Once the images are set aside, print the remaining lines below exactly.

[Source information Boundary: Start]

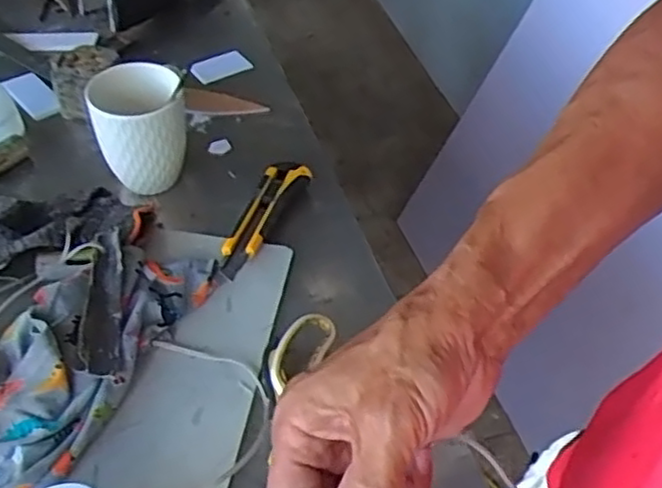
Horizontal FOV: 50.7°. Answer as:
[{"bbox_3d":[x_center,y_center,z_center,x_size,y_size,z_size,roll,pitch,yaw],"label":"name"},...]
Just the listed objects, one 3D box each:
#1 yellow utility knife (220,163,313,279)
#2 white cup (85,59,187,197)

[Source information Boundary: End]

__Solution to this exercise__.
Horizontal FOV: 50.7°. Answer as:
[{"bbox_3d":[x_center,y_center,z_center,x_size,y_size,z_size,roll,pitch,yaw],"label":"name"},...]
Just the listed objects, one 3D box each:
#1 yellow utility knife (220,163,313,279)
#2 white cup (85,59,187,197)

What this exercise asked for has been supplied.